Noi avevamo più neve, qualcosa che ci ha favorito, perché dove ora ci sono crepacci siamo passati via bene. Ma poi cosa vogliamo dire di Ueli Steck? Ha fatto qualche volo in parapendio che può avere accorciato dei tempi, ma ha perso il compagno durante la traversata, si è trovato solo. Sono state tutte e tre cose diverse, ma in tutte e tre c’è stata avventura vera.
Cambiando argomento…quest’anno il Tosa-Pedrotti alla Bocca di Brenta è in ristrutturazione, ma avete mantenuto un presidio. Che tipo di turismo c’è?
Non si può pernottare, ma abbiamo tenuto aperto un locale perché è giusto così, anche se non si guadagna. In montagna serve un presidio in caso di maltempo o difficoltà e in molti ci hanno ringraziato per questo. Il turismo comunque è cambiato: una volta si veniva con la famiglia a fare la gita in montagna e si arrivava anche quassù, ora è diverso. I trentini si godono ancora le loro montagne, vogliono andare in giro, ma vedo meno famiglie.
Anche l’esperienza degli avventori è cambiata?
Ci sono molti più escursionisti arrivati dal post-Covid, ma meno gente sulle vie, che sono quasi abbandonate. Vedere nuovi escursionisti fa piacere: certo è che dovranno farsi, fare esperienza un poco alla volta. Sull’alpinismo invece c’è proprio una perdita di interesse, mentre le falesie di fondo valle sono piene.
Oltre alla fatica dei Quattromila, hai concatenato anche vie “classiche” del Brenta, dove l’impegno tecnico è stato importante.
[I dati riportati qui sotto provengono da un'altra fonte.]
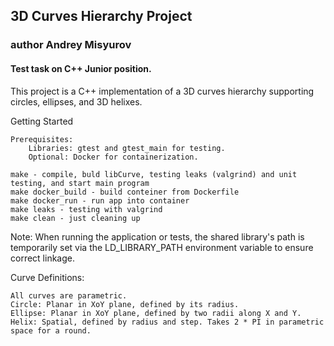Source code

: ## 3D Curves Hierarchy Project
### author Andrey Misyurov
#### Test task on C++ Junior position.

This project is a C++ implementation of a 3D curves hierarchy supporting circles, ellipses, and 3D helixes.

Getting Started

    Prerequisites:
        Libraries: gtest and gtest_main for testing.
        Optional: Docker for containerization.

    make - compile, buld libCurve, testing leaks (valgrind) and unit testing, and start main program
    make docker_build - build conteiner from Dockerfile
    make docker_run - run app into container
    make leaks - testing with valgrind
    make clean - just cleaning up
    
Note: When running the application or tests, the shared library's path is temporarily set via the LD_LIBRARY_PATH environment variable to ensure correct linkage.

Curve Definitions:

    All curves are parametric.
    Circle: Planar in XoY plane, defined by its radius.
    Ellipse: Planar in XoY plane, defined by two radii along X and Y.
    Helix: Spatial, defined by radius and step. Takes 2 * PI in parametric space for a round.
Ho scalato 7 vie di arrampicata su vette della catena centrale del Brenta, con un dislivello totale di oltre seimila metri in 12 ore, difficoltà di VI grado. La Dibona al Croz dell'Altissimo è una via di oltre 1000 metri e ha un passaggio che è dato di VII+, anche se probabilmente non lo è. Ma la difficoltà tecnica c'era e quando arrampichi da solo in quelle condizioni...non è uno scherzo. Nel 1997 ho concatenato 15 cime della catena centrale del Brenta in inverno: 8mila metri di dislivello con gli sci, 7mila500 di arrampicata, fino al V grado. Ho avuto le mie gioie, ma non è mai stato il cronometro a farmi muovere.
Sei prossimo a partire di nuovo
In autunno andrò in Nepal, per un Ottomila. Ho già fatto Cho Oyu, Broad Peak e Shisha Pangma. A proposito di solitarie, lì andai da solo e devo dire che rimanere così tanto con te stesso in quelle condizioni ti mette davvero alla prova. Ogni dettaglio lo senti come una responsabilità verso te stesso, è tosta. Il Cho Oyu fu importante perché adottammo uno stile moderno: andata e ritorno dalla cima in 13 ore, con Simone Moro e Mirco Mezzanotte. Non si può dire che andammo di corsa, ma senza ossigeno su un Ottomila non è stato poi male.